You’re reading The Steady Beat, a weekly round-up of hand-picked articles and resources for people who make software products: designers, engineers, product managers, and organizational leaders. Brought to you by the team at Steady.
By the Numbers - Teens and ChatGPT
26 — The percentage of U.S. teens who have used ChatGPT for schoolwork, a striking 100% increase from just 13% in 2023, according to a new Pew Research Center survey.
79 — The proportion of U.S. teens who say they’ve heard of ChatGPT, up 12 percentage points from 67% in 2023, showing the AI chatbot’s rapidly growing cultural penetration.
54% — Just over half of teens believe it’s acceptable to use ChatGPT to research new topics, while only 18% think it’s OK to use it for writing essays (with 42% firmly against this application).
26 — The percentage point increase in ChatGPT awareness among teens in the lowest-income households (jumping from 41% to 67%), compared to just an 11-point increase among teens from higher-income families.
— Pew Research Center, 5m, #chatgpt, #education, #teens
Code Hallucination
Unlike hallucinations in text (which can silently torpedo your reputation), phantom code functions announce their falseness by immediately crashing when executed. The real danger lies in code that looks perfect, runs without errors, but subtly fails to deliver the intended functionality. As Simon Willison points out, your job as a developer remains unchanged: manually test everything, never trust code you haven’t seen working, and remain appropriately skeptical even when the AI produces beautiful-looking solutions. If hallucinations are bogging you down, try different models, feed examples into context, or stick with boring, established technologies that models know better.
— Simon Willison’s Weblog, 5m, #ai, #software-development, #hallucinations
Prompt Engineering Design
Alex Klein argues that the rush to implement AI has created a dangerous misconception that AI doesn’t need design, just engineering. Klein introduces the metaphor of “wire prompts versus cloth prompts,” channeling Harlow’s monkey experiments to illustrate how technically functional AI (wire) fails against AI designed with human needs in mind (cloth). The piece challenges the industry’s current approach, suggesting that no matter how magical AI seems, it remains useless without thoughtful design intervention. As Klein pointedly observes, steering AI models isn’t like traditional software engineering where specific code yields predictable outcomes - it requires continuous refinement through an iterative design process.
— UX Collective, 12m, #prompt-design, #ai, #product
Tasty Software
As software becomes increasingly commoditized (especially in the AI era), simply building something functional is no longer impressive—it’s expected. The real competitive edge now comes from developing good taste, argues Emil Kowalski. Just as cars evolved novelties to products differentiated by design details, software needs that same refinement. But taste isn’t subjective preference; it’s a trainable instinct. Kowalski offers a three-part recipe for developing this crucial skill: immerse yourself in great work (study what the best in your field create), analyze why certain designs feel exceptional (move beyond gut reactions), and practice relentlessly while seeking quality feedback. Expect a gap between your taste and your abilities at first—that frustrating chasm is actually proof you’re on the right track. As Anu Atluru aptly puts it: “In a world of scarcity, we treasure tools. In a world of abundance, we treasure taste.”

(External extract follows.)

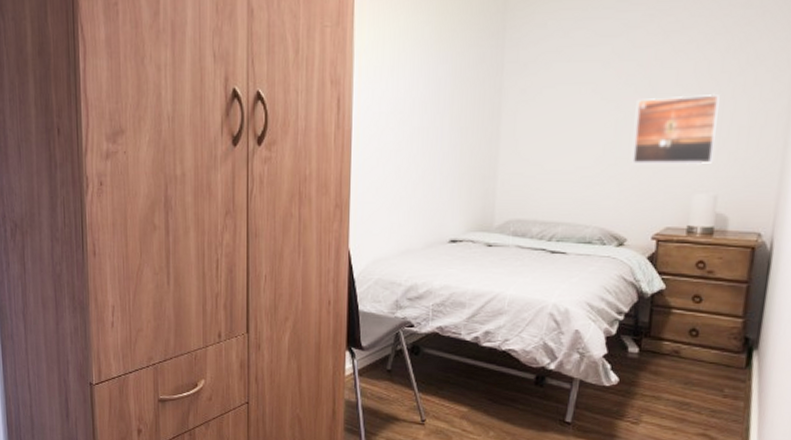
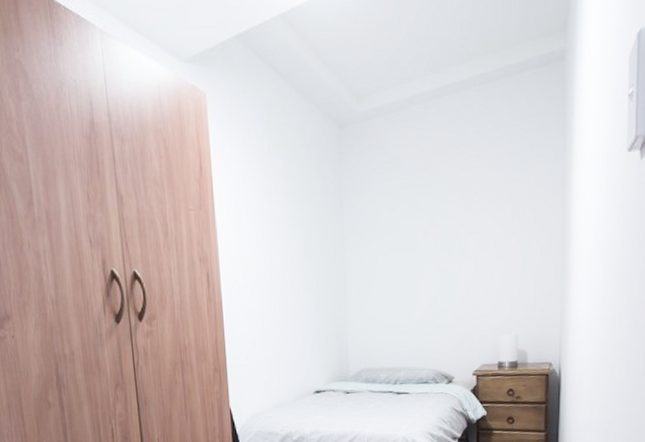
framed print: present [632,93,720,165] -> none [451,252,512,314]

— Developing Taste, 5m, #design, #product, #taste
Tech Debt Is Dead?
In a refreshingly honest take on tech’s most overused justification for refactoring code, this piece argues we should replace the ambiguous concept of “technical debt” with “optionality” from finance. Rather than framing engineering work as paying off an abstract debt (which often breeds distrust from non-technical stakeholders), we should think about creating flexibility in our systems. Just as an open train ticket becomes more valuable during disruptions, well-designed software becomes more valuable in volatile business environments. But beware overinvesting—the author confesses to once building a perfectly architected integration that got scrapped before ever launching. The future of engineering isn’t just shipping code (AI can do that) but cultivating optionality: knowing when and how to make systems extensible while still delivering immediate value.